Hypothesis 2: Newer Homes have higher prices per square foot Test Details Null hypothesis (H0): There is no difference in price per square foot between newer and older Homes Alternative hypothesis (HA): Newer Homes have a higher average price per square foot compared to older Homes Alpha: 0.01 More conservative alpha due to one-tailed test Power: 0.9 Want higher power to detect effect in specific direction Minimum detectable effect size: $200 price per square foot Based on typical range of home prices per square foot Neyman-Pearson Test Conditions met: Independent observations Price per square foot close to normal distribution Equal variance across groups Grouping year built: Older Homes: built before 1980 (at least 40 years old) Newer Homes: built 1980 or later
older_Homes <- Homes %>%
filter(year_built < 1980)
newer_Homes <- Homes %>%
filter(year_built >= 1980)
t.test(price_per_sqft ~ Homes$year_built < 1980, Homes,
alternative="greater")
##
## Welch Two Sample t-test
##
## data: price_per_sqft by Homes$year_built < 1980
## t = 8.3281, df = 263.39, p-value = 2.268e-15
## alternative hypothesis: true difference in means between group FALSE and group TRUE is greater than 0
## 95 percent confidence interval:
## 470.3705 Inf
## sample estimates:
## mean in group FALSE mean in group TRUE
## 1552.150 965.505
The one-tailed t-test shows a significant difference between older and newer Homes (p < 0.01) The mean price per square foot is greater for newer Homes Therefore, we reject the null hypothesis and conclude that newer Homes have a higher price per square foot on average Fisher’s Test
Homes %>%
group_by(year_built) %>%
summarize(mean_ppft = mean(price_per_sqft, na.rm=TRUE)) %>%
ggplot(aes(x = factor(year_built< 1980), y = mean_ppft, fill = factor(year_built < 1980))) +
geom_boxplot() +
labs(x = "Year Built < 1980", y = "Mean Price Per Sqft") +
scale_fill_discrete(name = "Year Built < 1980")

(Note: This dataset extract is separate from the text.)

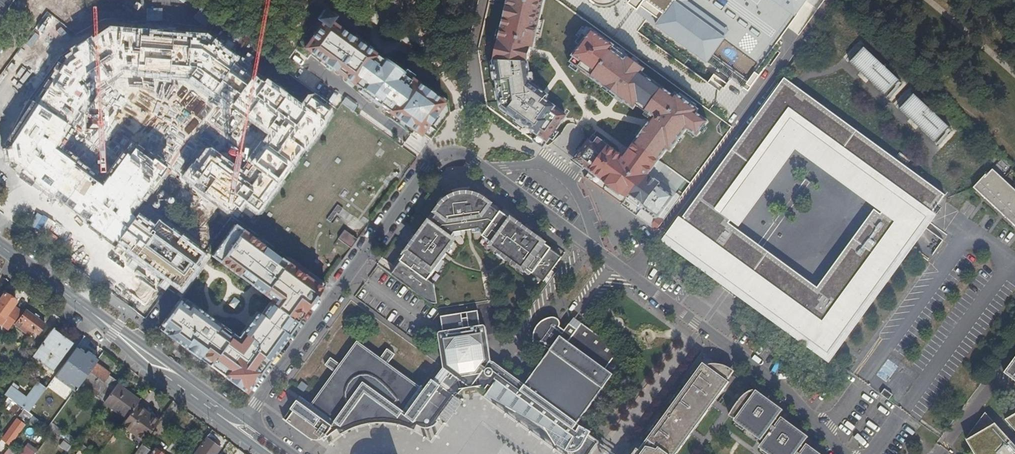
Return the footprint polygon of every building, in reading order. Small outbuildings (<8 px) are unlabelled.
[(9,0),(0,0),(0,12),(9,0)] [(533,141),(543,148),(566,116),(546,101),(549,97),(532,85),(531,82),(530,74),(528,63),(532,48),(534,49),(536,37),(540,20),(545,0),(509,0),(503,27),(500,41),(495,61),(495,62),(498,80),(502,108),(516,118),(526,125),(538,134),(533,141)] [(651,14),(646,19),(657,27),(658,27),(744,87),(747,82),(753,86),(782,46),(778,43),(810,0),(632,0),(630,4),(639,11),(641,7),(651,14)] [(446,115),(443,100),(409,76),(334,20),(336,17),(323,6),(313,19),(319,23),(303,45),(341,78),(356,90),(354,91),(368,102),(372,105),(373,105),(374,106),(375,105),(383,111),(382,112),(414,136),(416,134),(426,140),(446,115)] [(341,110),(316,93),(309,94),(302,102),(208,33),(109,26),(61,57),(4,146),(11,165),(181,291),(209,254),(159,219),(156,224),(140,213),(170,170),(236,219),(240,216),(251,225),(341,110)] [(585,179),(656,231),(682,196),(650,173),(668,150),(672,152),(688,129),(699,136),(709,122),(697,113),(699,110),(677,94),(675,97),(642,73),(645,69),(588,28),(586,31),(580,38),(577,43),(582,47),(570,63),(572,64),(579,69),(592,78),(602,85),(612,92),(610,94),(613,97),(620,102),(622,103),(624,101),(634,108),(637,105),(639,102),(648,109),(646,112),(647,113),(654,118),(652,121),(645,131),(640,138),(631,150),(629,149),(623,157),(594,136),(575,160),(590,171),(585,179)] [(578,36),(580,38),(586,31),(583,28),(578,36)] [(867,46),(852,62),(889,98),(905,82),(867,46)] [(577,72),(579,69),(572,64),(570,67),(577,72)] [(829,357),(843,337),(861,313),(945,199),(784,79),(694,203),(667,239),(676,245),(708,269),(714,262),(722,268),(721,274),(724,276),(728,272),(747,286),(741,293),(829,357)] [(612,92),(602,85),(601,88),(610,94),(612,92)] [(900,111),(942,147),(957,129),(916,93),(900,111)] [(639,102),(637,105),(646,112),(648,109),(639,102)] [(654,118),(647,113),(645,116),(652,121),(654,118)] [(523,130),(526,125),(516,118),(513,123),(523,130)] [(637,136),(640,138),(645,131),(642,129),(637,136)] [(406,132),(402,137),(416,149),(420,144),(406,132)] [(978,188),(1014,224),(1014,188),(990,163),(973,180),(979,186),(978,188)] [(470,230),(479,229),(494,240),(492,243),(502,250),(501,253),(532,276),(534,274),(544,282),(562,258),(551,250),(552,249),(528,232),(527,234),(523,232),(525,230),(501,213),(500,214),(490,206),(491,205),(485,200),(482,198),(477,196),(472,195),(466,194),(466,197),(458,198),(458,196),(451,199),(445,203),(441,207),(437,213),(438,214),(430,224),(429,223),(416,241),(418,242),(416,246),(414,244),(401,262),(392,275),(428,302),(435,292),(434,285),(428,280),(443,260),(441,258),(454,240),(451,238),(455,232),(468,230),(467,228),(470,227),(470,230)] [(316,288),(231,223),(209,254),(268,298),(257,314),(254,311),(236,336),(233,336),(186,303),(184,306),(174,300),(154,328),(241,391),(316,288)] [(351,247),(358,238),(345,229),(338,238),(351,247)] [(5,332),(19,313),(11,307),(14,302),(1,293),(0,295),(0,329),(5,332)] [(327,436),(328,438),(334,433),(336,432),(343,427),(348,425),(354,422),(363,420),(371,418),(376,417),(382,417),(387,417),(393,418),(397,419),(403,420),(409,422),(414,424),(417,426),(419,427),(422,428),(425,429),(427,429),(429,429),(432,428),(435,426),(436,425),(437,424),(440,422),(438,421),(443,414),(445,415),(448,411),(446,410),(449,405),(451,407),(454,403),(452,401),(458,394),(459,395),(461,393),(463,391),(465,390),(467,389),(470,388),(472,387),(474,387),(476,387),(478,388),(482,389),(485,391),(486,389),(489,391),(488,393),(488,394),(506,371),(495,362),(491,360),(490,351),(486,328),(486,327),(485,326),(484,325),(480,326),(478,311),(441,317),(443,332),(441,332),(441,335),(439,335),(442,358),(445,360),(447,371),(450,373),(449,374),(448,374),(447,373),(445,373),(444,373),(443,374),(442,374),(441,376),(441,377),(440,378),(440,379),(441,380),(441,382),(442,382),(443,383),(440,386),(432,380),(425,390),(389,364),(395,355),(387,349),(381,358),(357,341),(340,364),(331,358),(325,366),(335,372),(311,404),(301,397),(284,420),(309,438),(312,440),(314,441),(317,441),(319,441),(322,440),(324,439),(326,437),(327,436)] [(44,326),(24,312),(17,321),(19,323),(16,328),(28,337),(31,332),(36,336),(44,326)] [(569,323),(564,330),(559,326),(560,325),(560,323),(560,322),(559,320),(558,319),(557,318),(556,318),(555,317),(553,317),(551,317),(550,317),(546,318),(545,319),(542,321),(540,322),(537,326),(536,328),(535,331),(534,333),(533,336),(533,338),(533,340),(534,342),(534,344),(535,345),(536,346),(537,347),(538,348),(540,348),(541,348),(543,348),(544,347),(545,346),(547,344),(549,345),(547,348),(550,350),(548,353),(542,361),(539,359),(536,364),(538,366),(533,373),(530,371),(527,376),(529,378),(525,384),(514,377),(506,371),(488,394),(498,401),(505,406),(516,412),(516,411),(545,427),(556,445),(566,450),(568,451),(571,452),(572,453),(591,453),(590,453),(597,443),(598,444),(599,442),(599,440),(598,440),(597,441),(589,435),(591,431),(580,425),(577,423),(582,417),(585,419),(588,414),(586,412),(591,404),(594,406),(597,402),(595,400),(600,392),(603,394),(606,390),(603,388),(613,374),(606,369),(619,350),(582,323),(577,329),(569,323)] [(68,346),(49,332),(31,357),(50,370),(68,346)] [(1004,373),(1014,381),(1014,359),(1004,373)] [(703,363),(691,380),(693,383),(689,388),(686,386),(669,410),(672,412),(668,417),(665,415),(648,439),(651,441),(647,447),(644,445),(637,453),(677,453),(691,435),(687,432),(691,427),(695,430),(712,406),(709,403),(712,398),(716,401),(730,382),(703,363)] [(84,391),(102,404),(102,403),(115,386),(116,384),(106,376),(107,374),(95,365),(89,374),(87,373),(70,396),(76,401),(84,391)] [(891,380),(892,368),(879,368),(879,380),(891,380)] [(9,388),(2,396),(27,414),(44,390),(36,385),(25,400),(9,388)] [(137,402),(115,386),(102,403),(124,420),(133,407),(137,402)] [(883,389),(880,394),(889,401),(892,396),(883,389)] [(808,445),(806,447),(800,443),(806,436),(782,419),(781,421),(775,418),(781,410),(757,392),(756,393),(754,392),(755,391),(754,390),(752,391),(749,392),(745,395),(742,398),(740,400),(738,403),(735,406),(732,411),(729,416),(734,419),(735,418),(737,420),(736,421),(760,438),(763,434),(768,438),(761,448),(770,453),(819,453),(808,445)] [(156,423),(133,407),(124,420),(119,427),(141,443),(156,423)] [(1012,442),(985,413),(966,439),(974,453),(1014,453),(1014,437),(1012,442)] [(1005,420),(1014,431),(1014,414),(1005,420)] [(6,445),(20,427),(13,422),(0,439),(0,441),(6,445)] [(50,424),(47,429),(58,437),(62,432),(50,424)] [(219,450),(209,443),(213,439),(208,435),(194,453),(216,453),(219,450)] [(38,450),(27,442),(19,453),(35,453),(38,450)] [(68,447),(61,442),(56,449),(62,453),(68,447)] [(152,448),(150,451),(140,444),(133,453),(160,453),(152,448)]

aov_result <- aov(price_per_sqft ~ year_built < 1980, data=Homes)
summary(aov_result)
## Df Sum Sq Mean Sq F value Pr(>F)
## year_built < 1980 1 40365887 40365887 88.3 <2e-16 ***
## Residuals 490 223994399 457131
## ---
## Signif. codes: 0 '***' 0.001 '**' 0.01 '*' 0.05 '.' 0.1 ' ' 1
The ANOVA shows a significant effect of year built (newer vs. older) on price per square foot (p < 0.05) Aligns with the conclusion from the Neyman-Pearson test Visualization
Homes %>%
mutate(year_group = ifelse(year_built < 1980, "Built before 1980",
"Built 1980 or later")) %>%
ggplot(aes(x=year_group, y=price_per_sqft)) +
geom_boxplot() +
labs(title="Home Price per Square Foot by Year Built",
x="Year Built",
y="Price per Square Foot (USD)")
The boxplots illustrate the significant difference in price per square
foot between older and newer Homes. Newer Homes have a higher median and
upper quartile price per square foot compared to older Homes built
before 1980.
Conclusion The hypothesis tests and visualizations provide evidence that both number of bedrooms and year built have an impact on home prices and price per square foot, respectively. Home prices tend to increase with more bedrooms. Additionally, newer Homes tend to have a higher price per square foot compared to older Homes.